Wednesday, February 09, 2005

Anno Geek Reality Show



Reality TV, there have been a plethora of shows out there that have offered a birds eye view into some "real" aspects of life. But there have been no shows that have been oriented around the computer industry. Rob and I one day in our office came up with Anno as the star of a new reality tv show for computer geeks. Here are ideas for episodes.


Episode 1 : Anno and Emacs



In this episode Anno demonstrates his amazing emacs powers. Anno also demonstrates the supremacy of Emacs over VI, and even all other fancy pants editors. A user session at the end of the episodes, has fancy pants editor user's challenge Anno to preform tasks in Emacs.


Episode 2: Make vs. Ant


Watch as Anno demonstrates the power of Make over Ant


Episode 3: Anno encounters the wiki


"hmmmm what is this? A wiki. What is a wiki?, most strange"


Episode 4: Fast Fourier Transform


During a Human Resources presentation at Mike McHugh's staff meeting, Anno implements the worlds fastest Java-based fast fourier transformation algorithm.


Episode 5: The Dragon Book


If you think the Dragon Book has something to do with Hannibal Lector and don't know the true meaning of the Dragon Book, your clearly not a real computer geek. Anno discusses the obscure call by name feature of Algol.


Episode 6: Pivot Tables in Excel


The spread sheet was the original killer app. Combine Anno's power of emacs with the spread sheet AND pivot tables anything can be proven.


Episode 7: Anno's mental model : "A picture is worth a thousand words."


Edward Tufte, famed information design expert, debates Anno's rebuttal to the phrase, "Explain it to me in less than a thousand words".


Episode 8: Anno and the Slave Deployer


"What is this?

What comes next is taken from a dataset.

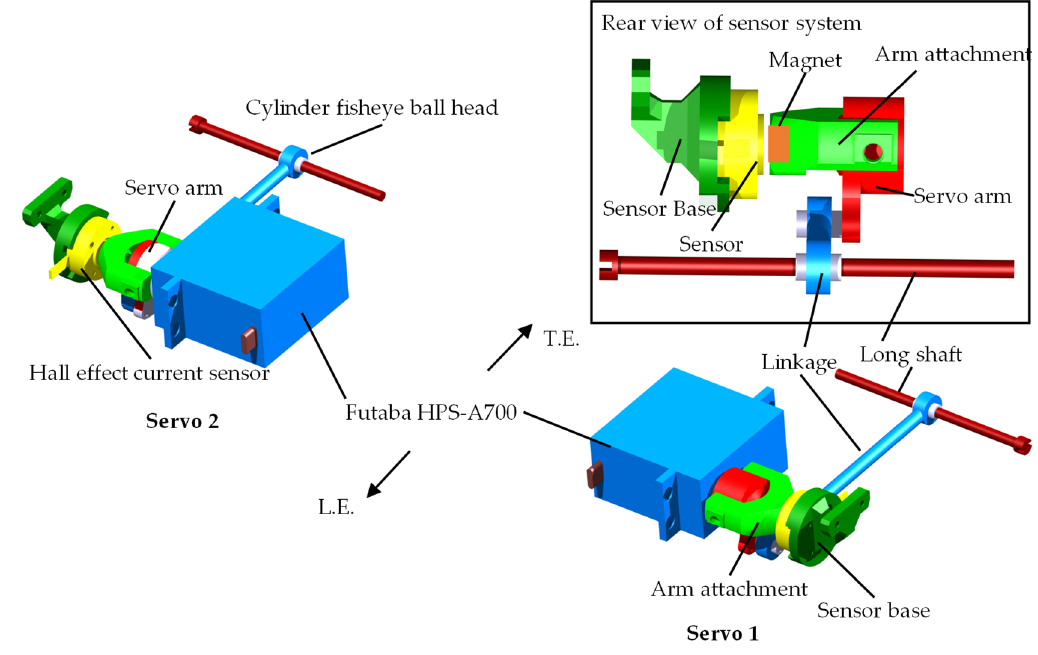
Figure 9. Actuation and sensor subsystems of mTE4.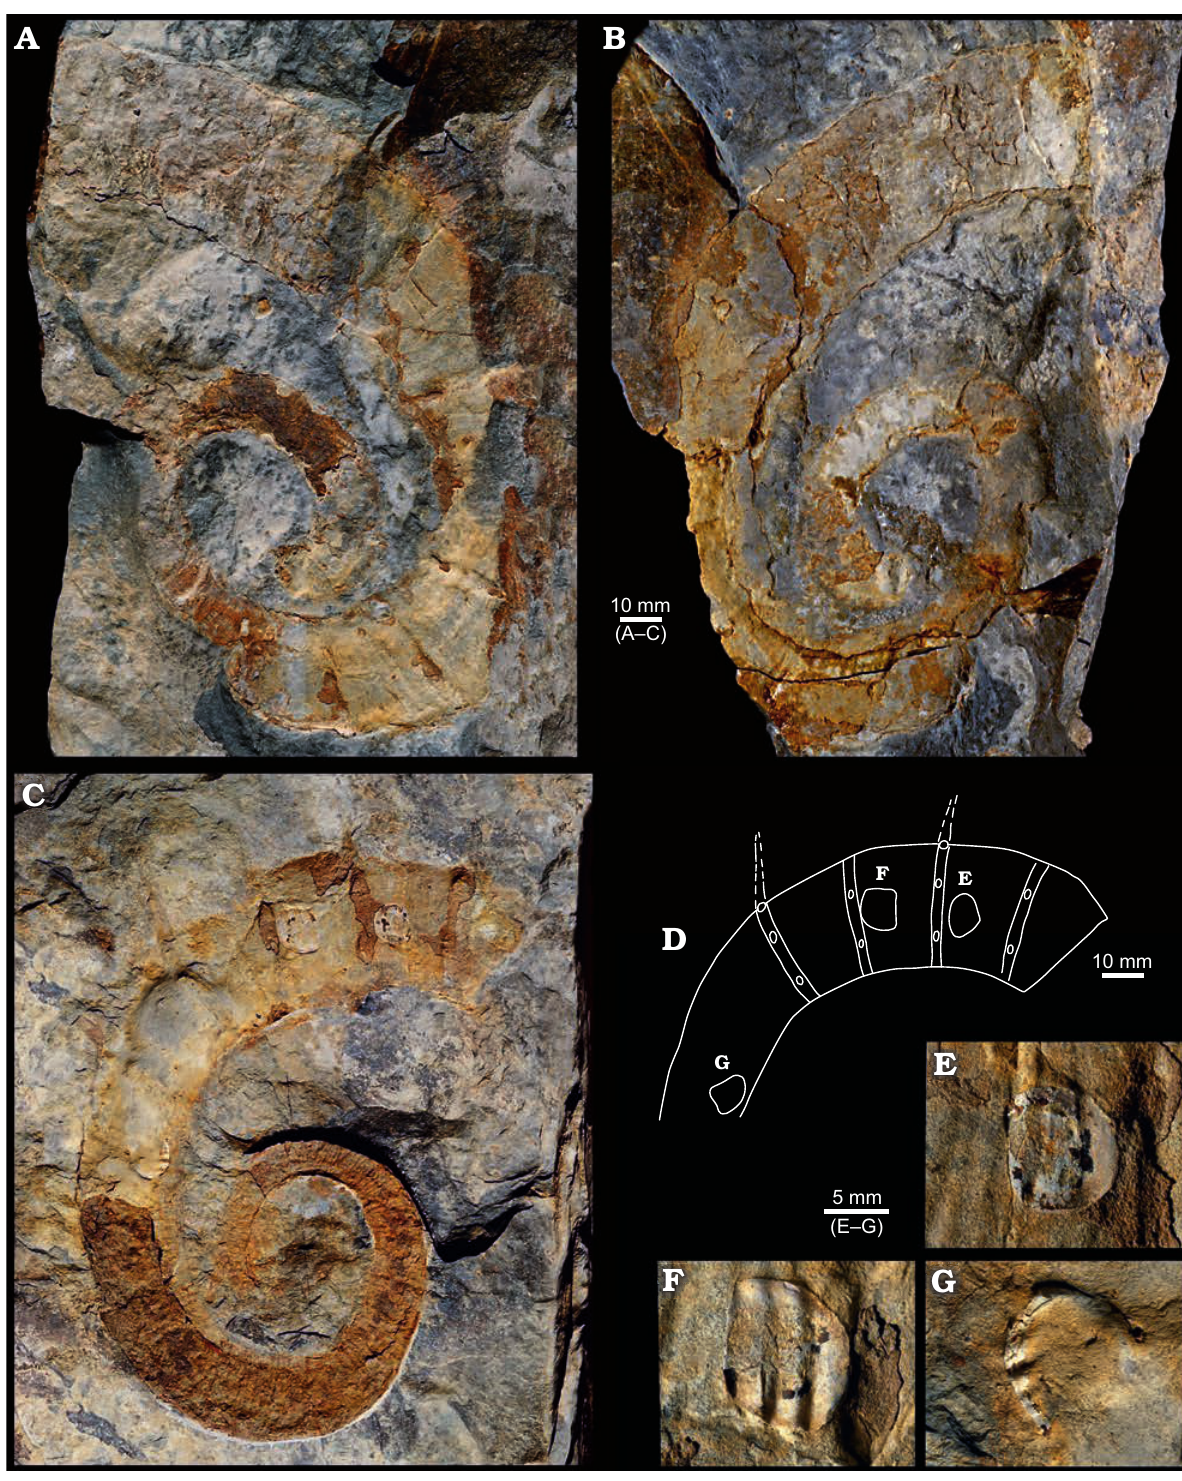
Fig. 4. A – C . The Lower Cretaceous heteromorph ammonite Crioceratites primitivus Reboulet, 1996 from the Kościeliska Marl Formation in the Lejowa Valley, Tatra Mountains, Poland. A . G/1728/MT. B . ZPAL Am. 25/2. C . ZPAL Am. 25/15. D . Distribution of anomiid individuals on a specimen of C. primitivus (ZPAL Am. 25/15). E – G . Close up views of bivalves attached to the body chambers of the ammonite C. primitivus (ZPAL Am. 25/15). All in lateral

Its not deploying Slaves" Look into Anno's code review of SlaveDeployer.java and his rewrite as DeployerSlave.java and the reasosns why.



Episode 9: Guest Appearance : Rob and Making Drawings


Anno visit's Rob Woollen while Rob attempts to draw state diagrams on his Linux boxing using Linux's drawing programs. "How do I draw a module"


Episode 10: An alternative to XML Schema


Anno is upset with how verbose XML schema is and discusses a proposal to start from lambda-expression model where you'd write emacs-like LISP expressions that would then generate java and schema.